#### [Stated problem]
Render all of the lines below as a two-column CSV with the columns field and value, one row per line. Put each in its own quoted field, with any line breaks turned into spaces.

____ Data rows

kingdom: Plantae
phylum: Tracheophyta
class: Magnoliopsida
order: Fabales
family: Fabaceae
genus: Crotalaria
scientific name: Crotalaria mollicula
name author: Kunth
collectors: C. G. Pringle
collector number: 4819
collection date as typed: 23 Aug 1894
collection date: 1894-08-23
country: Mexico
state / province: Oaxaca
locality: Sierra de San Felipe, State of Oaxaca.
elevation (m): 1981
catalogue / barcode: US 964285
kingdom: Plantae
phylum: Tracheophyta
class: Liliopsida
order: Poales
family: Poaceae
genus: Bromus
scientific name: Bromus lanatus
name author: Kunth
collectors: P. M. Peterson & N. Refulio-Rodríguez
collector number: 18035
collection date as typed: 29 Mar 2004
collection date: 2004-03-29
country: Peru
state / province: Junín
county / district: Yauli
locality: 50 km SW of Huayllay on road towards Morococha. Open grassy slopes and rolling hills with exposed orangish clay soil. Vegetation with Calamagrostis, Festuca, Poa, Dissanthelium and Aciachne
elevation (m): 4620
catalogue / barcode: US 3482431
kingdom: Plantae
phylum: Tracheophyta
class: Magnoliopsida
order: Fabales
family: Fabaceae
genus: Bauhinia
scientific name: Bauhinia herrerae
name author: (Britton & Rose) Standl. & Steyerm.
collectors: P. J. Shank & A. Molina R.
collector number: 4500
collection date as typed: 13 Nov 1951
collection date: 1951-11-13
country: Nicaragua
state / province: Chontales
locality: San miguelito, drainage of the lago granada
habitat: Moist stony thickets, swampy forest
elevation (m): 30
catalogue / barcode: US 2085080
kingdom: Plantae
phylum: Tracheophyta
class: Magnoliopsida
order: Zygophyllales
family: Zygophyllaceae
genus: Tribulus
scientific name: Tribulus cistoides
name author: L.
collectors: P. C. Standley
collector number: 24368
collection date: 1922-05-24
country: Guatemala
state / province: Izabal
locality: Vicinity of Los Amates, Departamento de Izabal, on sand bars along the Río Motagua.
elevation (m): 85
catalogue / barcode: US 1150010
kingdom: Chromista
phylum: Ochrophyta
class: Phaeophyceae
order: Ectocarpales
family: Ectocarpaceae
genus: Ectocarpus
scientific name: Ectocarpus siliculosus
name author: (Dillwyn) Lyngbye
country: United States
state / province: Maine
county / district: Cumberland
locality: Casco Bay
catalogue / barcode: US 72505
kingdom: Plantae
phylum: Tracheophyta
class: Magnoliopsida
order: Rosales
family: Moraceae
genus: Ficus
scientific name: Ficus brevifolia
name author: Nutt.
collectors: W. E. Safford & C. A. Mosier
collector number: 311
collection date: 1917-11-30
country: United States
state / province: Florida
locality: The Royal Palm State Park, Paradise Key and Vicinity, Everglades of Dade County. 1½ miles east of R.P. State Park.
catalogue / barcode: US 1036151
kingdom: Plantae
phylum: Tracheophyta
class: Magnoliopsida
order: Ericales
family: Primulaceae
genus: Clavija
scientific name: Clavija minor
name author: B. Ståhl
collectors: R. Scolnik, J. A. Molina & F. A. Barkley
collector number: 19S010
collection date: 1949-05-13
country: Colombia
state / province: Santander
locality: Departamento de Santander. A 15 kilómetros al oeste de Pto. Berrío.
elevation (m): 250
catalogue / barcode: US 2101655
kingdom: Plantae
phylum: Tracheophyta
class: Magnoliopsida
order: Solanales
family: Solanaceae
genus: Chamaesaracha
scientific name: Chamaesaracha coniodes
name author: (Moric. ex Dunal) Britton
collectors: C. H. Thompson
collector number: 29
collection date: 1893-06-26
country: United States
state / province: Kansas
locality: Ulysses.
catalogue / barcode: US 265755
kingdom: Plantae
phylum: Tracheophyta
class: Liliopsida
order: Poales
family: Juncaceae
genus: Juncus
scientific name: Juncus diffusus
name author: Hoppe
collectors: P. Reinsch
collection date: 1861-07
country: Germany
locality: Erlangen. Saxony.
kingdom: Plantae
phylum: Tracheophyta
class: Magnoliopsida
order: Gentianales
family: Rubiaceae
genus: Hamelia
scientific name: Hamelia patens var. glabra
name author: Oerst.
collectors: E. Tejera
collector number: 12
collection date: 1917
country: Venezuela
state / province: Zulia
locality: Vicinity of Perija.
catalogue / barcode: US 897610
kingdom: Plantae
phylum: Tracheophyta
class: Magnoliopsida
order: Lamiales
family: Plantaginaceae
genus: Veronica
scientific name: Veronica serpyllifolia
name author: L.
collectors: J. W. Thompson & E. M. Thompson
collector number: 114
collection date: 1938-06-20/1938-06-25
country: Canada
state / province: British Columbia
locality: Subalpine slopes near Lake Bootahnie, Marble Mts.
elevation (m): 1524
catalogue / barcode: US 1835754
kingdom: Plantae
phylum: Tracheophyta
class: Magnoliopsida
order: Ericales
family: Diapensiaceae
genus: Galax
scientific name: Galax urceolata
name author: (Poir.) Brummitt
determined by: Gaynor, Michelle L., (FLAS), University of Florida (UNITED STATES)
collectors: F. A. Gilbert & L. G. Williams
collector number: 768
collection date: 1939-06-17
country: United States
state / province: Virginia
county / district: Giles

________

#### [Finished answer]
field,value
"kingdom:","Plantae"
"phylum:","Tracheophyta"
"class:","Magnoliopsida"
"order:","Fabales"
"family:","Fabaceae"
"genus:","Crotalaria"
"scientific name:","Crotalaria mollicula"
"name author:","Kunth"
"collectors:","C. G. Pringle"
"collector number:","4819"
"collection date as typed:","23 Aug 1894"
"collection date:","1894-08-23"
"country:","Mexico"
"state / province:","Oaxaca"
"locality:","Sierra de San Felipe, State of Oaxaca."
"elevation (m):","1981"
"catalogue / barcode:","US 964285"
"kingdom:","Plantae"
"phylum:","Tracheophyta"
"class:","Liliopsida"
"order:","Poales"
"family:","Poaceae"
"genus:","Bromus"
"scientific name:","Bromus lanatus"
"name author:","Kunth"
"collectors:","P. M. Peterson & N. Refulio-Rodríguez"
"collector number:","18035"
"collection date as typed:","29 Mar 2004"
"collection date:","2004-03-29"
"country:","Peru"
"state / province:","Junín"
"county / district:","Yauli"
"locality:","50 km SW of Huayllay on road towards Morococha. Open grassy slopes and rolling hills with exposed orangish clay soil. Vegetation with Calamagrostis, Festuca, Poa, Dissanthelium and Aciachne"
"elevation (m):","4620"
"catalogue / barcode:","US 3482431"
"kingdom:","Plantae"
"phylum:","Tracheophyta"
"class:","Magnoliopsida"
"order:","Fabales"
"family:","Fabaceae"
"genus:","Bauhinia"
"scientific name:","Bauhinia herrerae"
"name author:","(Britton & Rose) Standl. & Steyerm."
"collectors:","P. J. Shank & A. Molina R."
"collector number:","4500"
"collection date as typed:","13 Nov 1951"
"collection date:","1951-11-13"
"country:","Nicaragua"
"state / province:","Chontales"
"locality:","San miguelito, drainage of the lago granada"
"habitat:","Moist stony thickets, swampy forest"
"elevation (m):","30"
"catalogue / barcode:","US 2085080"
"kingdom:","Plantae"
"phylum:","Tracheophyta"
"class:","Magnoliopsida"
"order:","Zygophyllales"
"family:","Zygophyllaceae"
"genus:","Tribulus"
"scientific name:","Tribulus cistoides"
"name author:","L."
"collectors:","P. C. Standley"
"collector number:","24368"
"collection date:","1922-05-24"
"country:","Guatemala"
"state / province:","Izabal"
"locality:","Vicinity of Los Amates, Departamento de Izabal, on sand bars along the Río Motagua."
"elevation (m):","85"
"catalogue / barcode:","US 1150010"
"kingdom:","Chromista"
"phylum:","Ochrophyta"
"class:","Phaeophyceae"
"order:","Ectocarpales"
"family:","Ectocarpaceae"
"genus:","Ectocarpus"
"scientific name:","Ectocarpus siliculosus"
"name author:","(Dillwyn) Lyngbye"
"country:","United States"
"state / province:","Maine"
"county / district:","Cumberland"
"locality:","Casco Bay"
"catalogue / barcode:","US 72505"
"kingdom:","Plantae"
"phylum:","Tracheophyta"
"class:","Magnoliopsida"
"order:","Rosales"
"family:","Moraceae"
"genus:","Ficus"
"scientific name:","Ficus brevifolia"
"name author:","Nutt."
"collectors:","W. E. Safford & C. A. Mosier"
"collector number:","311"
"collection date:","1917-11-30"
"country:","United States"
"state / province:","Florida"
"locality:","The Royal Palm State Park, Paradise Key and Vicinity, Everglades of Dade County. 1½ miles east of R.P. State Park."
"catalogue / barcode:","US 1036151"
"kingdom:","Plantae"
"phylum:","Tracheophyta"
"class:","Magnoliopsida"
"order:","Ericales"
"family:","Primulaceae"
"genus:","Clavija"
"scientific name:","Clavija minor"
"name author:","B. Ståhl"
"collectors:","R. Scolnik, J. A. Molina & F. A. Barkley"
"collector number:","19S010"
"collection date:","1949-05-13"
"country:","Colombia"
"state / province:","Santander"
"locality:","Departamento de Santander. A 15 kilómetros al oeste de Pto. Berrío."
"elevation (m):","250"
"catalogue / barcode:","US 2101655"
"kingdom:","Plantae"
"phylum:","Tracheophyta"
"class:","Magnoliopsida"
"order:","Solanales"
"family:","Solanaceae"
"genus:","Chamaesaracha"
"scientific name:","Chamaesaracha coniodes"
"name author:","(Moric. ex Dunal) Britton"
"collectors:","C. H. Thompson"
"collector number:","29"
"collection date:","1893-06-26"
"country:","United States"
"state / province:","Kansas"
"locality:","Ulysses."
"catalogue / barcode:","US 265755"
"kingdom:","Plantae"
"phylum:","Tracheophyta"
"class:","Liliopsida"
"order:","Poales"
"family:","Juncaceae"
"genus:","Juncus"
"scientific name:","Juncus diffusus"
"name author:","Hoppe"
"collectors:","P. Reinsch"
"collection date:","1861-07"
"country:","Germany"
"locality:","Erlangen. Saxony."
"kingdom:","Plantae"
"phylum:","Tracheophyta"
"class:","Magnoliopsida"
"order:","Gentianales"
"family:","Rubiaceae"
"genus:","Hamelia"
"scientific name:","Hamelia patens var. glabra"
"name author:","Oerst."
"collectors:","E. Tejera"
"collector number:","12"
"collection date:","1917"
"country:","Venezuela"
"state / province:","Zulia"
"locality:","Vicinity of Perija."
"catalogue / barcode:","US 897610"
"kingdom:","Plantae"
"phylum:","Tracheophyta"
"class:","Magnoliopsida"
"order:","Lamiales"
"family:","Plantaginaceae"
"genus:","Veronica"
"scientific name:","Veronica serpyllifolia"
"name author:","L."
"collectors:","J. W. Thompson & E. M. Thompson"
"collector number:","114"
"collection date:","1938-06-20/1938-06-25"
"country:","Canada"
"state / province:","British Columbia"
"locality:","Subalpine slopes near Lake Bootahnie, Marble Mts."
"elevation (m):","1524"
"catalogue / barcode:","US 1835754"
"kingdom:","Plantae"
"phylum:","Tracheophyta"
"class:","Magnoliopsida"
"order:","Ericales"
"family:","Diapensiaceae"
"genus:","Galax"
"scientific name:","Galax urceolata"
"name author:","(Poir.) Brummitt"
"determined by:","Gaynor, Michelle L., (FLAS), University of Florida (UNITED STATES)"
"collectors:","F. A. Gilbert & L. G. Williams"
"collector number:","768"
"collection date:","1939-06-17"
"country:","United States"
"state / province:","Virginia"
"county / district:","Giles"